While setting up an SMSF, one of the decisions to be taken is regarding the selection of trustees. You need to decide whether individual trustees should be appointed or corporate trustees. While you might have heard that corporate trustees are beneficial against individual trustees, you might wonder, why? Apart from answering this question, this article also considers why the constitution of a corporate trustee is important and what should be included in an SMSF constitution.
Why opt corporate trustee over individual trustee?
There are many reasons why a corporate trustee is preferable to individual trustees for an SMSF.
Here are some benefits that a corporate trustee has over individuals:
- Succession planning becomes more convenient when corporate trustee is there. Further, the SMSF is able to meet the trustee/member rules easily;
- Fund has to deal with less administration and paperwork in case there is a change in members of the fund. The corporate trustee continues to be the trustee even if a new member comes in or leaves the fund;
- There is more degree of asset protection. If any fine is imposed to the SMSF, then the corporate trustee will bear the same. Also, since a company has limited liability, the directors don’t become personally liable in case company’s asset fall short;
- In a case where there are members oversees, it becomes easier to manage such overseas members and deal with SMSF residency issues; and
- You SMSF attracts comparatively lower administrative penalties under SMSF laws.
Another important aspect of a corporate trustee is that the company should be a sole purpose company. This means that it should act in that role only as the trustee of an SMSF.
Why is a constitution important?
The constitution is the key foundation document for any company. This document regulates the activities of the trustee company along with the following:
- who has the power to appoint and remove directors;
- who can be appointed or removed as a director;
- Manner in which decisions are made by the company including how meetings are conducted or resolutions are passed; and
- what powers the shareholders and directors have.

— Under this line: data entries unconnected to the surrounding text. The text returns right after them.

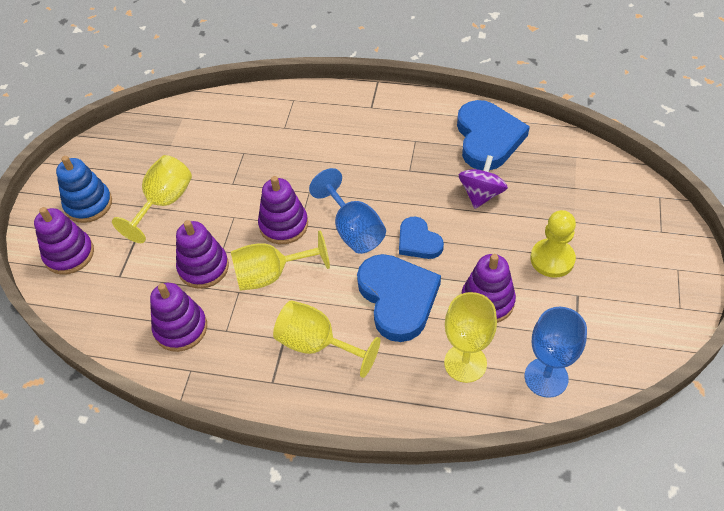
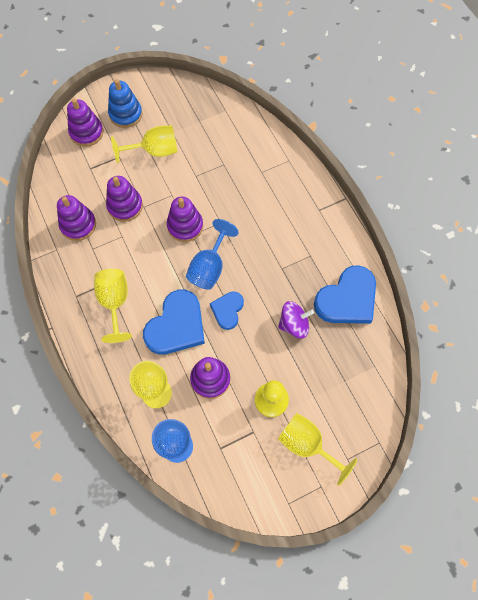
camera: 50 degrees right, 15 degrees up
(271, 275) = (145, 245): yellow goblet -> yellow goblet (307, 444)

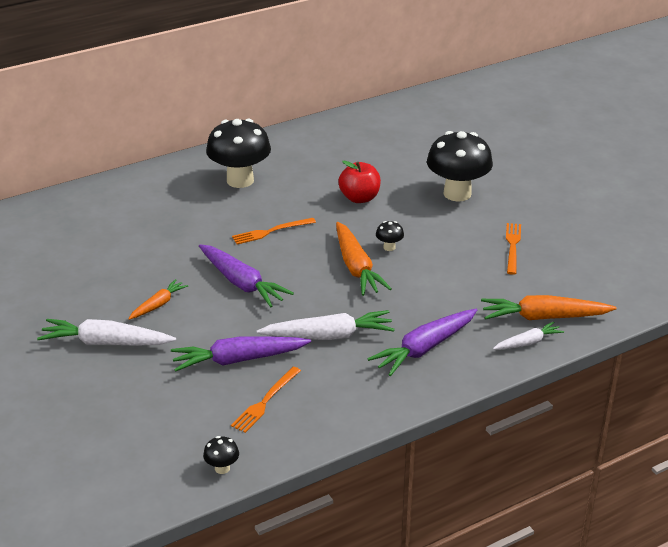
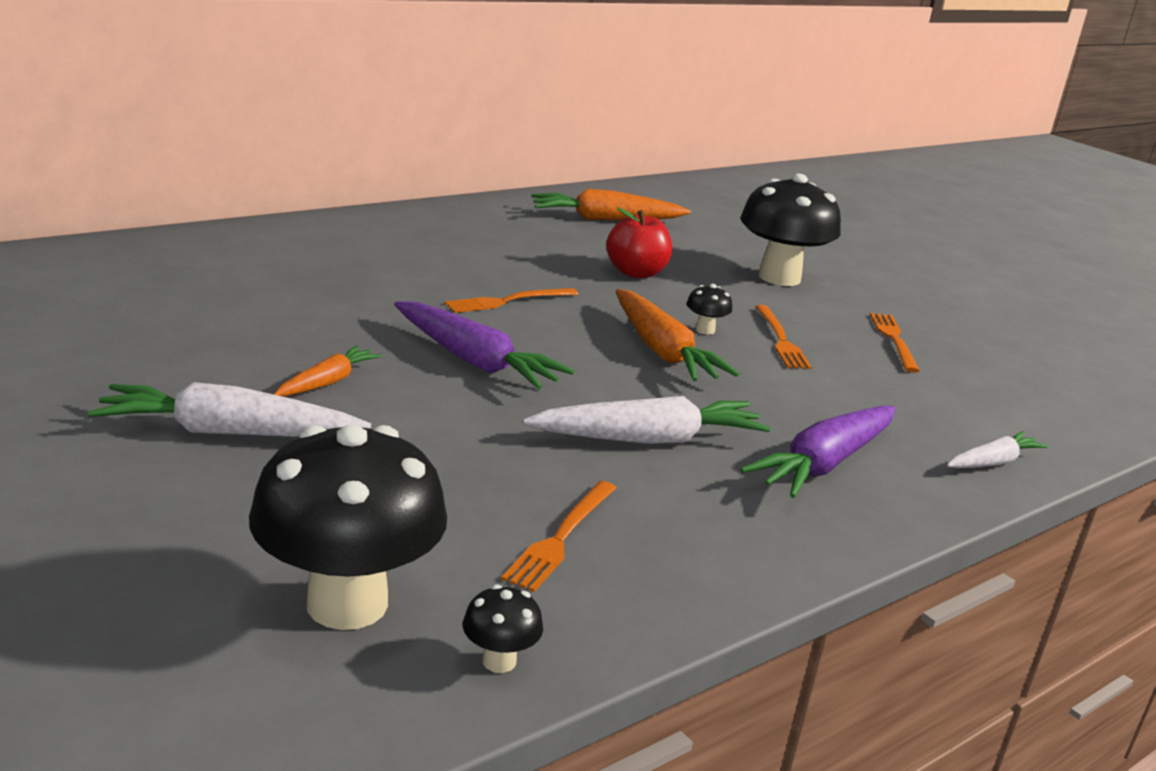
camera: 10 degrees left, 10 degrees down
(239, 360) = (493, 468): purple carrot -> none
(240, 180) = (444, 242): black mushroom -> black mushroom (347, 604)
(436, 252) = (780, 340): none -> orange fork
(544, 317) = (996, 429): orange carrot -> orange carrot (606, 219)

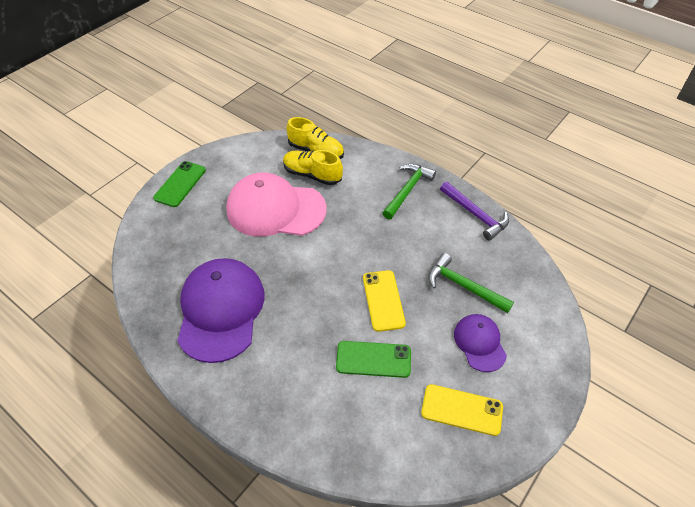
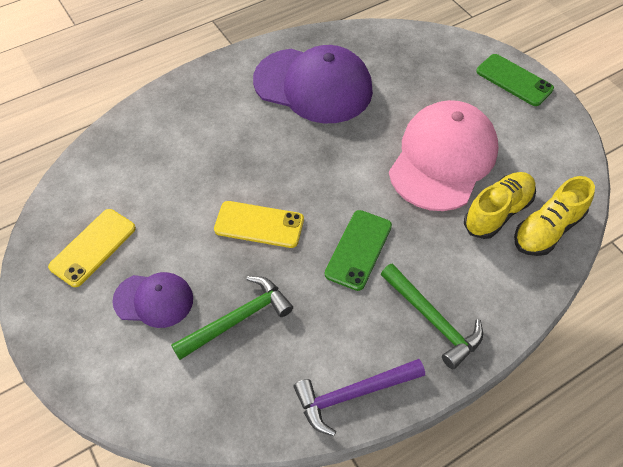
camera: 110 degrees right, 5 degrees up
(373, 359) = (192, 191): green phone -> green phone (358, 250)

Where an SMSF has individual trustees, most of such issues are dealt as per the governing rules of the fund. However, where a corporate trustee is there, the constitution of the company regulates these issues.
While a company has an indefinite lifespan, there can be many developments that might make a constitution outdated. You should review each constitution at least every ten years. However, some legal or other changes might make it necessary to review the constitution more frequently.
In case you are curious to understand how constitution should be prepared, here are some key points to consider that should be covered in the constitution of a corporate trustee.
Nomination of successor director
A well drafted constitution can ensure that the right person is in control of the company at the right time. When a director dies or loses capacity, they no longer remain the director of the company. In such events, it becomes difficult to appoint a replacement director. That’s why proper pre-planning is required to manage such issues to ensure that the trustee/member rules are satisfied and that any formalities regarding death benefits are met.
Some people believe that a person’s legal representative or an executor can take up the role of director of a corporate trustee upon their death or loss of capacity. However, this is not true! Without any clause in constitution, the decision to appoint a replacement director requires the shareholders’ approval.
To tackle such situations, constitution should contain a clause to allow a director to appoint a person to act as a director in the event of such nominating director’s death or loss of capacity. Doing so allows the successor director to take up the responsibility of directorship immediately when the nominating directors dies or lose capacity. This provides greater certainty regarding the ongoing control and management of the superfund.
Issue of guardian share
Issue of guardian share in the company can be useful for an SMSF to ensure that a person can exercise ultimate control of a company and resolve disputed issues. For example, a constitution can mention that a ‘Guardian Shareholder’ must agree to any decision taken by both directors and shareholders before any resolution is passed.
Flexible constitution for lower ASIC fees
A company that solely acts as an SMSF trustee gets to pay reduced annual ASIC fee. It is important that a constitution has flexible wording that allows the company to take on another role also without letting go the reduced fee entitlement. Example, a constitution might allow the company to become the trustee of a family discretionary trust, without requiring any change to the constitution. Some constitutions are strictly written and a variation is to be made if the company takes some another role. In contrast, others have flexible wording that allows other roles to be taken on without any need to amend the constitution.
Use of company in SMSF investment structures
Another benefit of a corporate trustee is that a company can be used as part of an investment structure or entity that an SMSF invests in.
Consider a situation where a company acts as the trustee of a unit trust whose units an SMSF acquires. When the constitution of the corporate trustee of the unit trust and the deed of the unit trust are properly drafted, then it is possible for an SMSF to become a 50% investor in a unit trust along with an ‘unrelated’ party. Doing so doesn’t attract any in-house assets issues. It should also be made sure that the constitution does not allow any one party to ‘sufficiently influence’ or ‘control’ the company/trust.
Lesser formalities and usage of technology
Sometimes some constitutions are such old or poorly drafted that it takes few formalities to be complied with even for performing basic functions. For example, a constitution might require that any written notice should be sent by post only. A constitution should be flexible enough to allow the use of technology and should place less formalities.
A well drafted company constitution gives opportunity for proper succession planning in an SMSF by providing greater certainty in the event of the death or loss of capacity of a key person. In contrast, poorly drafted constitutions can create a path for many risks and other consequences including costly legal disputes.